Я утешаюсь тем, что мне уже шестьдесят лет и что скоро придет конец жизни моей, ибо надеюсь вступить в другую, лучшую. Помышляя о тех услаждениях, которые имел я в жизни, не чувствую теперь удовольствия, но, представляя себе те случаи, где действовал сообразно с законом нравственным, начертанным у меня в сердце, радуюсь.

Говорю о нравственном законе: назовем его совестию, чувством добра и зла -- но они есть. Я солгал, никто не знает лжи моей, но мне стыдно.

– Вероятность не есть очевидность, когда мы говорим о будущей жизни; но, сообразив все, рассудок велит нам верить ей. Да и что бы с нами было, когда бы мы, так сказать, глазами увидели ее? Если бы она нам очень полюбилась, мы бы не могли уже заниматься нынешнею жизнью и были в беспрестанном томлении; а в противном случае не имели бы утешения сказать себе в горестях здешней жизни: авось там будет лучше!

-- Но, говоря о нашем определении, о жизни будущей и проч., предполагаем уже бытие Всевечного Творческого разума, все для чего-нибудь, и все благо творящего. Что? Как?..

Но здесь первый мудрец признается в своем невежестве. Здесь разум погашает светильник свой, и мы во тьме остаемся; одна фантазия может носиться во тьме сей и творить несобытное".

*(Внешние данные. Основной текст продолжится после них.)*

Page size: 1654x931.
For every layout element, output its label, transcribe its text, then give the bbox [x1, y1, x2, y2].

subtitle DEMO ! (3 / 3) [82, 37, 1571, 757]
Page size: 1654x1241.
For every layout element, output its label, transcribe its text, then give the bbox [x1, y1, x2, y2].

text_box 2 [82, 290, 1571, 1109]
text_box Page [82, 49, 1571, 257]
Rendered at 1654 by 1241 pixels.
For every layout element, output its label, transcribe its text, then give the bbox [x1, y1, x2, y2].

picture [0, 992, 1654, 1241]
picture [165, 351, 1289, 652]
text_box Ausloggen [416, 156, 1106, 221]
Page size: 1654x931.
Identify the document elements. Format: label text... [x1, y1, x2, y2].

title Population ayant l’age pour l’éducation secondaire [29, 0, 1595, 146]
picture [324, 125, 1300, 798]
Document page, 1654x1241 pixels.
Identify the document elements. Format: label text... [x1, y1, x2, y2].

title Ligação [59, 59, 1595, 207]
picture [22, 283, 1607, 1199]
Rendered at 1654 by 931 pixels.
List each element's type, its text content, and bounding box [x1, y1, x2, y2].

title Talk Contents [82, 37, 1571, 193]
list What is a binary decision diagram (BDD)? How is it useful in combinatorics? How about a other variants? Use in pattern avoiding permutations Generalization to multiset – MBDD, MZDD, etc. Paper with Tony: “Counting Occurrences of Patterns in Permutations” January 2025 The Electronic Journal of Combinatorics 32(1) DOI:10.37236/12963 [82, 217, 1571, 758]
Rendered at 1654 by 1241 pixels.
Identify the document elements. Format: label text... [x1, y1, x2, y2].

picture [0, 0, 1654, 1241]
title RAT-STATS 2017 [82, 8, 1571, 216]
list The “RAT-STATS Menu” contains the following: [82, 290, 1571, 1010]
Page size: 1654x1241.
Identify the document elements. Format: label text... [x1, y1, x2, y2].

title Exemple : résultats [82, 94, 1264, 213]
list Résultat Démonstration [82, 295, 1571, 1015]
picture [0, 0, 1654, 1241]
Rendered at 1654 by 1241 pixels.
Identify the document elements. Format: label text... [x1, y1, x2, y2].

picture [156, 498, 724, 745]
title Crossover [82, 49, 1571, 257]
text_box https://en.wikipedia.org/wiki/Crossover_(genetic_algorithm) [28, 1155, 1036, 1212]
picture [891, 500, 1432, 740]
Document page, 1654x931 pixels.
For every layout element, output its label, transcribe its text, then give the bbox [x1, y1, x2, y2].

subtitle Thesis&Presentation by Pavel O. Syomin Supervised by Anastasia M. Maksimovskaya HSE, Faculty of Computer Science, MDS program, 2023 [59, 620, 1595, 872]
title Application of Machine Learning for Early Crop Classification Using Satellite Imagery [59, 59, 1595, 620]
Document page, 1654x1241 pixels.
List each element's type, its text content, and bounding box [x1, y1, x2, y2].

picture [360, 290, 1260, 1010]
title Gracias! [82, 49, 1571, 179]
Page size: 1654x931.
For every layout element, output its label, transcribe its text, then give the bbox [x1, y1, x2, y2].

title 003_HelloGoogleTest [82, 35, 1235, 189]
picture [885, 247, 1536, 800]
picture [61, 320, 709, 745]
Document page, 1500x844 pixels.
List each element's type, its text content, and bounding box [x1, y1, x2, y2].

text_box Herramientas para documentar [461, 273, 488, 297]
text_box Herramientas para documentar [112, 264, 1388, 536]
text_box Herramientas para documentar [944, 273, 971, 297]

-- Почтенный муж! Прости, если в сих строках обезобразил я мысли твои! Он знает Лафатера и переписывался с ним. "Лафатер весьма любезен по доброте своего сердца, -- говорит он, -- но, имея чрезмерно живое воображение, часто ослепляется мечтами, верит магнетизму и проч."

-- Коснулись до его неприятелей. "Вы их узнаете, -- сказал он, -- и увидите, что они все добрые люди".

Он записал мне титулы двух своих сочинений, которых я не читал: "Kritik der praktischen Vernunft" и "Metaphysik der Sitten" {"Критика практического разума" и "Метафизика нравов" (нем.). -- Ред.} -- и сию записку буду хранить как священный памятник.

Вписав в свою карманную книжку мое имя, пожелал он, чтобы решились все мои сомнения; потом мы с ним расстались.

Вот вам, друзья мои, краткое описание весьма любопытной для меня беседы, которая продолжалась около трех часов. -- Кант говорит скоро, весьма тихо и невразумительно; и потому надлежало мне слушать его с напряжением всех нерв слуха. Домик у него маленький, и внутри приборов немного. Все просто, кроме... его метафизики».